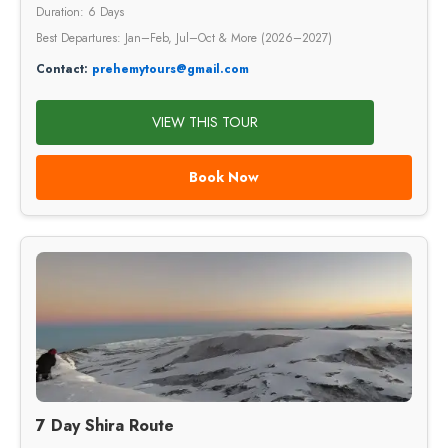
Duration: 6 Days
Best Departures: Jan–Feb, Jul–Oct & More (2026–2027)
Contact:
prehemytours@gmail.com
VIEW THIS TOUR
Book Now
7 Day Shira Route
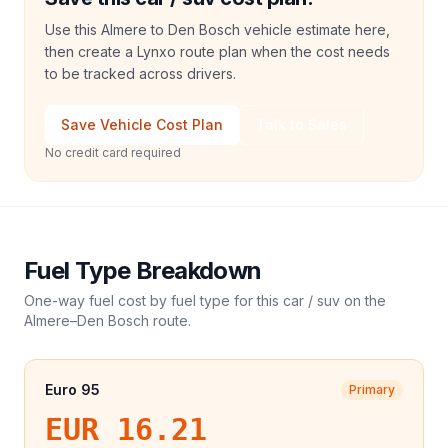
Use this Almere to Den Bosch vehicle estimate here,
then create a Lynxo route plan when the cost needs
to be tracked across drivers.
Save Vehicle Cost Plan
Talk to Sales
No credit card required
Fuel Type Breakdown
One-way fuel cost by fuel type for this
car / suv
on the
Almere
–
Den Bosch
route.
Euro 95
Primary
EUR 16.21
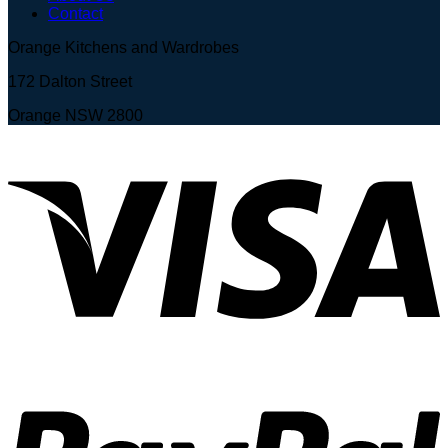
Contact
Orange Kitchens and Wardrobes
172 Dalton Street
Orange NSW 2800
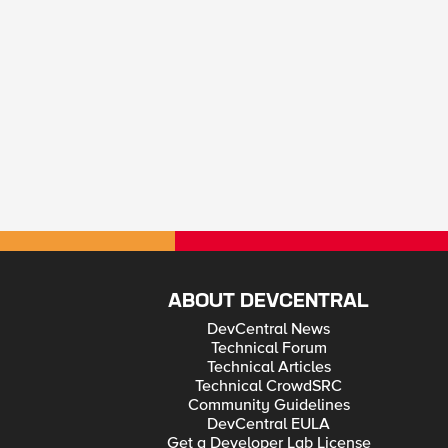
ABOUT DEVCENTRAL
DevCentral News
Technical Forum
Technical Articles
Technical CrowdSRC
Community Guidelines
DevCentral EULA
Get a Developer Lab License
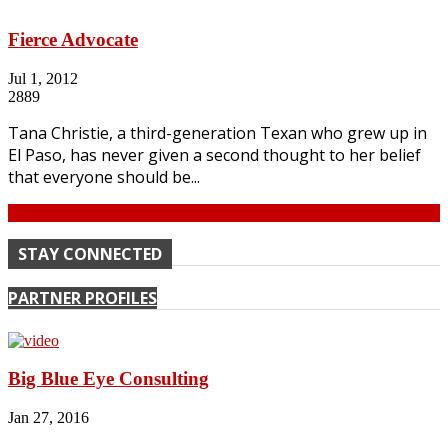
Fierce Advocate
Jul 1, 2012
2889
Tana Christie, a third-generation Texan who grew up in
El Paso, has never given a second thought to her belief
that everyone should be...
Continue
STAY CONNECTED
PARTNER PROFILES
Big Blue Eye Consulting
Jan 27, 2016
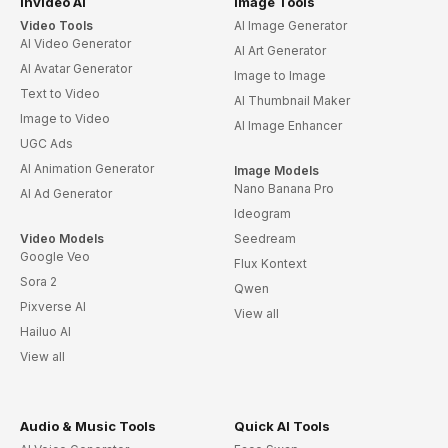
invideo AI
Image Tools
Video Tools
AI Image Generator
AI Video Generator
AI Art Generator
AI Avatar Generator
Image to Image
Text to Video
AI Thumbnail Maker
Image to Video
AI Image Enhancer
UGC Ads
AI Animation Generator
Image Models
Nano Banana Pro
AI Ad Generator
Ideogram
Video Models
Seedream
Google Veo
Flux Kontext
Sora 2
Qwen
Pixverse AI
View all
Hailuo AI
View all
Audio & Music Tools
Quick AI Tools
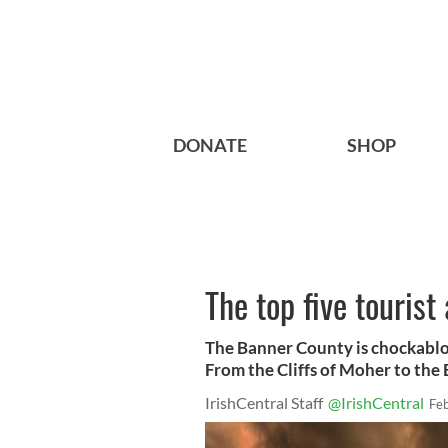
DONATE
SHOP
The top five tourist
The Banner County is chockabloc
From the Cliffs of Moher to the 
IrishCentral Staff
@IrishCentral
Fe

**Task prompt:** Pull out every line of the material that contains the word "Technical", and copy each one.

**Answer below:**
Technical Forum
Technical Articles
Technical CrowdSRC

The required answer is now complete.